Quote From: newrn2009Hello everyone,
I have been in a relationship with my fiancee for 6 years. He has been addicted to porn for that entire time. He would watch it almost every day, sometimes multiple times per day. He would always deny looking at it. He stopped touching me, complimenting me, and seems to no longer like looking at me. Of course he SAYS he finds me attractive, and claims he just never thinks to tell me how he feels. And he simply never acts on his feelings. Which I think is complete rubbish. He used to do these things. He used to tell me he liked me, that I was beautiful. He used to touch me and make me feel desired. It used to be a natural reaction for him. Now there is nothing. I feel so disgusting most of the time. I'm overweight and I'm no idiot. I know what I look like in the mirror. It's just so much more painful to know that the things you hate most about yourself are the things he doesn't like either.
I have talked to him so many times. Talked to him about how this makes me feel, and he is in counseling. He supposedly stopped looking at porn, but I still hurt. He just doesn't seem to care how much this has negatively affected me. He seems to only care for himself and seldom puts me at the top of his priority list. I don't understand how anyone could hurt the other person so many times and simply not care. I don't know what to do.
Some people like to look at fat people, some skinny, some black, some white, some asian, some old, someyoung, some s & M, some soft core. Its does not have anything to do with who the person is with. Porn is available in so many ways, that the sky is the limit. YOu can't compare yourself to the skinny, the black if you're white, the white if your're black. Its not about you at all. It is everything about the person doing the watching of it.
Of course it is going to make your more conscious of yourself and what you look like. Because now you are comparing yourself tosomeone else. We will never be anyone other then who we are. And we better learn to love it. When we truly love ourselves in all our glories, it doesnn't matter what someone else is finnding attractive.

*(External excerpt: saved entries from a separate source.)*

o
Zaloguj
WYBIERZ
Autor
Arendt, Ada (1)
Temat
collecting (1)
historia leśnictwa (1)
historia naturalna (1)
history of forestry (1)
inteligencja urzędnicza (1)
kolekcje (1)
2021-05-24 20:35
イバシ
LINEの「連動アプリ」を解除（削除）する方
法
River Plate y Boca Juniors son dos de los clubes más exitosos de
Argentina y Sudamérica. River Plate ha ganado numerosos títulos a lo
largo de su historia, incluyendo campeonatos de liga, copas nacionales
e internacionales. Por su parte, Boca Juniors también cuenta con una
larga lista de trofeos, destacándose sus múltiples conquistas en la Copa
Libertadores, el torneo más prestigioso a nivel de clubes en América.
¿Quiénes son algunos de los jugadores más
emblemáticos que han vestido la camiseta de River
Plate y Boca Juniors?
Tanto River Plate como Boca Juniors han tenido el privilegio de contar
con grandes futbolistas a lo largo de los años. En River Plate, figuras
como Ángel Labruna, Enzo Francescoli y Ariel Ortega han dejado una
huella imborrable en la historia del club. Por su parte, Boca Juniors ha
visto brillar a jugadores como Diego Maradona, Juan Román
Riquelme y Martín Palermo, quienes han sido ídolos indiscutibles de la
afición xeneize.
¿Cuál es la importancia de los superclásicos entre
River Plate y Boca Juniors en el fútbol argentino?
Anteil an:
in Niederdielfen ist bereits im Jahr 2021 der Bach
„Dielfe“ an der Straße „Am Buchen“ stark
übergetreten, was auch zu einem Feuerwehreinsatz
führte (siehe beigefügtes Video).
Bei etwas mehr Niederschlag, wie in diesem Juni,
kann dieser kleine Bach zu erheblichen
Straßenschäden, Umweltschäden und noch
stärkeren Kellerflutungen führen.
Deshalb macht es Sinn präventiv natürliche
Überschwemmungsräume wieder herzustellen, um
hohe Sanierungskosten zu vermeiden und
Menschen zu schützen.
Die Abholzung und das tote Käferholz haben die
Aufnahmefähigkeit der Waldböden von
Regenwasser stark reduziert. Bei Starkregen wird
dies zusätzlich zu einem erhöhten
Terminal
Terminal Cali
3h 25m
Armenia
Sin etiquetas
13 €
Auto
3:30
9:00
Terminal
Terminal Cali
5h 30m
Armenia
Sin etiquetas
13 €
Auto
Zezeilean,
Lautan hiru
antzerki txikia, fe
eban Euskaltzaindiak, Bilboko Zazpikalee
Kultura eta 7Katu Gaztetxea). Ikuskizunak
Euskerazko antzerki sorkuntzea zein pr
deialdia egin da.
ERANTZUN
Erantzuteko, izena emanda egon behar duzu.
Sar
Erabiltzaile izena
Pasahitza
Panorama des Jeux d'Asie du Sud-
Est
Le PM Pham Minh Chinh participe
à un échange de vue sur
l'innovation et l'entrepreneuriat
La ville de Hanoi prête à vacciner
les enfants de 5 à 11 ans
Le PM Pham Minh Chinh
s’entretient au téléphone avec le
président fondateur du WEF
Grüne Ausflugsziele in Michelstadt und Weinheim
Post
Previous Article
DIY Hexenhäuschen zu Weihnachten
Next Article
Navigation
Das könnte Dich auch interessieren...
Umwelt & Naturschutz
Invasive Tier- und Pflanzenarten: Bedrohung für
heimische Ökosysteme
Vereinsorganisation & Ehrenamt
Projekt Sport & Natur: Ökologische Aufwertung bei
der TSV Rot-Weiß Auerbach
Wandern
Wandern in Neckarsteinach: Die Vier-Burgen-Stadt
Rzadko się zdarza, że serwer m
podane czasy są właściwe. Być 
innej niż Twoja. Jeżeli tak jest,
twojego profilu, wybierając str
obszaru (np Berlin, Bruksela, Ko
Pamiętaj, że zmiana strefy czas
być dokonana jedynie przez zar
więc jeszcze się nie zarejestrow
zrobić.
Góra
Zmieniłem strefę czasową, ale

I have come to believe that people can watch porn, even go to strip clubs, even flirt with the co worker at the office, or the guy you met on the line in the supermarket. You can exchange picrtures, talk dirty to strangers, but the one thing that separates the person that can do these things from the person who can't ......is the person that can't have an intimate relationship with one person. As soon as intimacy is negligant, absent, shaky, uncomfortable, that is a signal that it is more then a casual moment of wanting to feel a little more alive, or more turned on, it is a sign that there is an emotional disturbance. From what I can understand, most people want itimacy.

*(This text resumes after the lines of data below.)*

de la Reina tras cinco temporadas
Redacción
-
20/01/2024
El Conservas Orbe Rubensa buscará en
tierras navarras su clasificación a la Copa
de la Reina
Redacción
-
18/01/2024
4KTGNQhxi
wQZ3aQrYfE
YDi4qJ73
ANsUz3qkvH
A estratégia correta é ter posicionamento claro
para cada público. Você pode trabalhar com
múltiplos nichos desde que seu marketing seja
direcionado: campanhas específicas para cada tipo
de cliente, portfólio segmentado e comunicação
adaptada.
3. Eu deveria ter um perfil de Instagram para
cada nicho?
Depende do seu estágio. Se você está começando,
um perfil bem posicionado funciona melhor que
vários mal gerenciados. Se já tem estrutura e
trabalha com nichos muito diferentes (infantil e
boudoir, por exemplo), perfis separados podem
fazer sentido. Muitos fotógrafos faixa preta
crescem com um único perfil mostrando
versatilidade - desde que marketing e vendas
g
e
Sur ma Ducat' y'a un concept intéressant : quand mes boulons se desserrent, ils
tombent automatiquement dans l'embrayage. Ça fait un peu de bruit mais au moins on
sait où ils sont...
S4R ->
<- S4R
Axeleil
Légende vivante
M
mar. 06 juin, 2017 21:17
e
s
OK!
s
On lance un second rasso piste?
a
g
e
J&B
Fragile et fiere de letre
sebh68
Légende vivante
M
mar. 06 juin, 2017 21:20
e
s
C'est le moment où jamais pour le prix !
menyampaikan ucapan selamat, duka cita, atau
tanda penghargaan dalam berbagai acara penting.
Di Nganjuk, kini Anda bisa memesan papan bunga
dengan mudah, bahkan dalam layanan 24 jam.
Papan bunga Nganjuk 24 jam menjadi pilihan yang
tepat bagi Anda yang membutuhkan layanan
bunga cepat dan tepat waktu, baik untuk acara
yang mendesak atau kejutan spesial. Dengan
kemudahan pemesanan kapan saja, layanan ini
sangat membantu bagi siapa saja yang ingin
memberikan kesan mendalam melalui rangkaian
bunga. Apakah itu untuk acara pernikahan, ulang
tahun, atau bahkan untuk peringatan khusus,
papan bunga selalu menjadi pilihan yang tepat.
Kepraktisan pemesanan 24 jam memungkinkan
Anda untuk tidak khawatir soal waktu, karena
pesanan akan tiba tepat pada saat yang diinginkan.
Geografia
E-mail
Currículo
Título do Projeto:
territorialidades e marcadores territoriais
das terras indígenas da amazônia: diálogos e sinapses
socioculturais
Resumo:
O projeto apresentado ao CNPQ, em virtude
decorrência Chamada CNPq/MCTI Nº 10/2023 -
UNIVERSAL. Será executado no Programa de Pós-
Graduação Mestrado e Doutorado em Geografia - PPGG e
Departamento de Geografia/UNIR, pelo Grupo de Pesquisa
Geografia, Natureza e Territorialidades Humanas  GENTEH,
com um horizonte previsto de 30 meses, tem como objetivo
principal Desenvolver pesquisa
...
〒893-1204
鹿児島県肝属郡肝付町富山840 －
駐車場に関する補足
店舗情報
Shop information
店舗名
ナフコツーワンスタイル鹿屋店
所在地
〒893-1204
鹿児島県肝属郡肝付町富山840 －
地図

When something interferes with the want of intimacy, that is now a psychological disturbance. You are not dealing with a man that just likes to look at porn once in while, you are with a man that looks at porn a lot, and doesn't want you.

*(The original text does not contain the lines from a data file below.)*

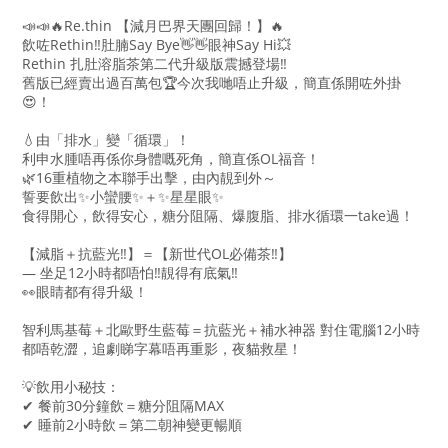
📣📣🔥Re.thin 【減月巴界天團回歸！】🔥
飲咗Rethin‼️肚腩Say Bye👋👋眼神Say Hi💥
Rethin 扎肚溶脂茶第二代升級版震撼登場‼️
舊版已經賣出過百萬包🏆今次我哋唔止升級，簡直係開咗外掛
😍！
💧由「排水」變「循環」！
利申水腫唔再係你身體嘅死角，簡直係OL福音！
🌿16重植物之本聯手出擊，由內靚到外～
誓要飲出✨小蠻腰✨＋✨星星眼✨
食得開心，飲得安心，糖分阻隔、爆腹脂、排水循環一take過！
【減脂＋抗藍光‼️】＝【新世代OL必備茶‼️】
— 坐足12小時都唔怕‼️靚得有底氣‼️
👀眼睛都有得升級！
智利馬基莓＋北歐野生藍莓＝抗藍光＋補水神器 對住電腦12小時
都唔乾澀，追劇睇字幕唔再重影，夜貓救星！
💡飲用小秘技：
✔ 餐前30分鐘飲＝糖分阻隔MAX
✔ 睡前2小時飲＝第二朝神變更暢順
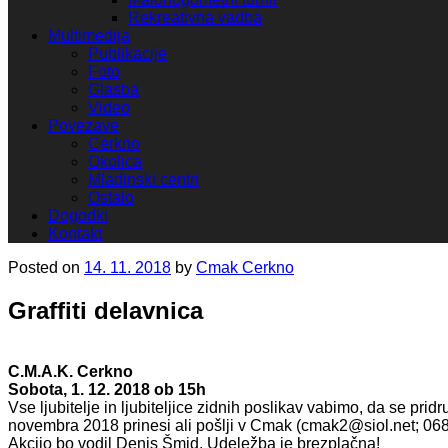
Rekreativna vadba
Multimedija
Publikacije
Foto
Glasba
Video
Povezave
Cerkno
Okolica
Mladinski centri
Ostalo
Dogodki
Kontakt
Posted on
14. 11. 2018
by
Cmak Cerkno
Graffiti delavnica
C.M.A.K. Cerkno
Sobota, 1. 12. 2018 ob 15h
Vse ljubitelje in ljubiteljice zidnih poslikav vabimo, da se prid
novembra 2018 prinesi ali pošlji v Cmak (cmak2@siol.net; 068
Akcijo bo vodil Denis Šmid. Udeležba je brezplačna!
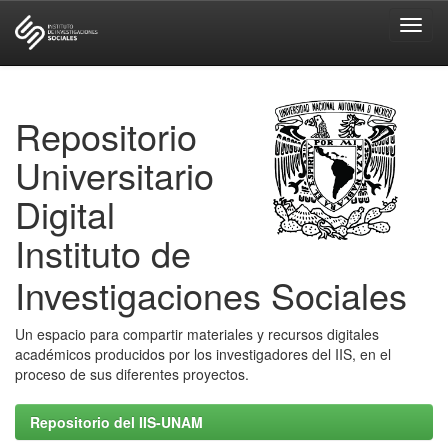
Skip
navigation
Repositorio
Universitario
Digital
Instituto de
Investigaciones Sociales
Un espacio para compartir materiales y recursos digitales
académicos producidos por los investigadores del IIS, en el
proceso de sus diferentes proyectos.
Repositorio del IIS-UNAM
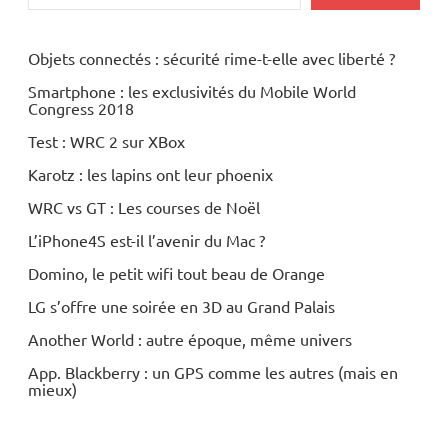
Objets connectés : sécurité rime-t-elle avec liberté ?
Smartphone : les exclusivités du Mobile World
Congress 2018
Test : WRC 2 sur XBox
Karotz : les lapins ont leur phoenix
WRC vs GT : Les courses de Noël
L’iPhone4S est-il l’avenir du Mac ?
Domino, le petit wifi tout beau de Orange
LG s’offre une soirée en 3D au Grand Palais
Another World : autre époque, même univers
App. Blackberry : un GPS comme les autres (mais en
mieux)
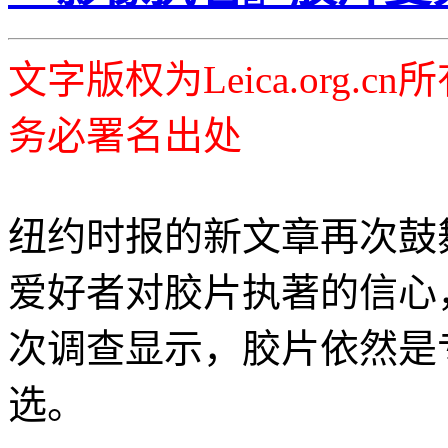
文字版权为Leica.org
务必署名出处
纽约时报的新文章再次鼓
爱好者对胶片执著的信心，
次调查显示，胶片依然是
选。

In all of this very long post, lol, the bottom line is this: I will quote you......' he just doesn't seem to carehow much this negatively affected me. He seem to only care for himself andn seldon puts me at the top of his priortiy list.
.......' I don't understand how anyone could hurt the other person so many tiems and simply not care'.
.......so why is it that you don't know what to do??????
........you do know what to do, you just don't want to do it.
Now that you know you don't want to do what you need to do, you will continue down to spiral and this will not disappear. It took me close to 5 years to be able to accept the fact that some people are just not into intimacy.....but are into porn.